In una lettera inviata al segretario generale dell’OCSE il governo sanmarinese ha quindi espresso l’intenzione di uniformarsi agli standard richiesti ed ha assicurato che, entro settembre 2009, il Parlamento del Titano voterà gli emendamenti necessari per modificare la normativa in tema di segreto bancario e per consentire appunto lo scambio di informazioni sensibili ai fini di eventuali accertamenti fiscali. Ad oggi, peraltro, il Codice non prevede il reato di evasione fiscale, che costituisce una semplice violazione amministrativa e non è quindi consentita alcuna rogatoria in materia.
In parallelo a tale impegno con l’OCSE è inoltre a breve attesa la firma di accordi di cooperazione economica e finanziaria con l’Italia e la rinegoziazione della Convenzione in materia di doppia imposizione. E’ evidente, del resto, che il paese maggiormente interessato ad una “redenzione” del Titano sulla via della trasparenza sia l’Italia.

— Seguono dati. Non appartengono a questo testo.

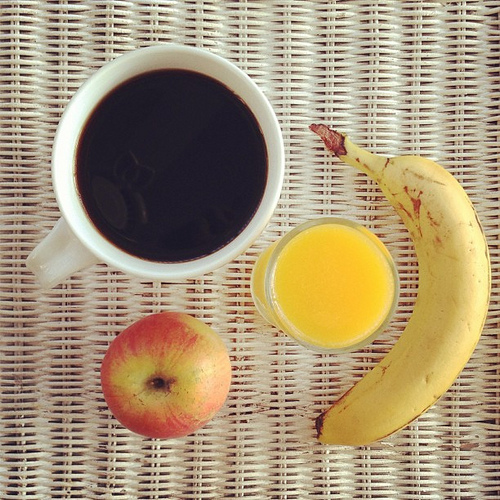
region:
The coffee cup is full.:
[16, 39, 293, 311]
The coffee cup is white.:
[18, 33, 291, 315]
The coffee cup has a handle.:
[24, 33, 291, 313]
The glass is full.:
[240, 194, 408, 357]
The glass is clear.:
[248, 208, 415, 367]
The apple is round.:
[78, 308, 246, 455]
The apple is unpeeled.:
[81, 302, 247, 454]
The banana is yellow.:
[298, 103, 497, 466]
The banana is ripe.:
[296, 106, 496, 459]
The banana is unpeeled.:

San Marino, comunque, non è il solo paradiso “attenzionato”.
Anche Andorra, per esempio, dove non è prevista alcuna tassa diretta sui profitti di impresa, né sul reddito delle persone fisiche o sul patrimonio e il segreto è tutelato dalla Costituzione, salvo il caso di indagini su riciclaggio e finanziamenti al terrorismo internazionale, è stata inserita nella lista nera e (a partire dal 2011) ha dovuto comunque concedere un incremento dell’euroritenuta sulle persone fisiche dal 15% al 35%.
Ma, come detto, vista la natura globale dell’economia mondiale, limitare un paradiso fiscale lasciandone operativi altri è come cercare di coprirsi con una coperta sempre troppo corta.
Se, come abbiamo scritto in altri precedenti interventi, la Cina continua a non mettere in discussione i privilegi fiscali di Hong Kong e se, peraltro (senza neppure andare così lontano), molti degli stessi Stati che oggi fanno la voce grossa sono gli stessi che poi proteggono i “propri” paradisi fiscali, o che comunque mantengono leggi di favore in materia di illeciti fiscali e finanziari, è inutile fare proclami fini a se stessi.
Gli USA, del resto, mantengono ancora centri off shore, come le Isole Vergini Americane o come il Delaware.
Il Regno Unito è circondato dai paradisi fiscali della Manica.
La stessa Germania non consente di sequestrare beni e società di provenienza illecita intestati ad un prestanome, se quest’ultimo è incensurato o non è a sua volta indagato per lo stesso reato.
Ma anche se questi Stati si adegueranno alla nuova linea imposta dalla crisi mondiale le cose cambieranno poco.
Per un paradiso in discesa infatti nuovi paradisi, vicini e lontani, diventano di moda.
Dubai, Kazakhstan, Turkmenistan, Giamaica, Sri Lanka.
In Dubai è stato infatti creato il Difc (Dubai International Financial center): 50 ettari di zona franca con esenzione dal pagamento di imposte dirette per le imprese e i dipendenti fino a 50 anni e tutela del segreto bancario.
In Kazakhstan esistono già numerosi trust e fondi di investimento che garantiscono una schermatura decennale dell’investimento.
In Turkmenistan è prevista una detassazione totale per le società che aprono sedi nel Paese e tutela del segreto bancario.
La Giamaica ha recentemente destinato un fondo di 102,6 milioni di dollari alla sua trasformazione in paradiso fiscale.
Lo Sri Lanka, il primo aprile scorso (e fino all’11 marzo 2011) ha deciso di varare un’amnistia fiscale di due anni su tutti i redditi che verranno depositati in valuta estera.
Certo, questi paesi non sono la Svizzera. Sono Paesi dove la certezza del diritto è spesso un optional e dove le leggi possono cambiare dall’oggi al domani; alcuni di essi sono poi a forte instabilità politica ed è alto il rischio guerra e terrorismo. Non assicurano insomma quella tranquillità che spesso assicuravano i paradisi sotto tiro e i possibili danni collaterali potrebbero alla fine rivelarsi più gravi di quello di sottoporsi alla dovuta tassazione.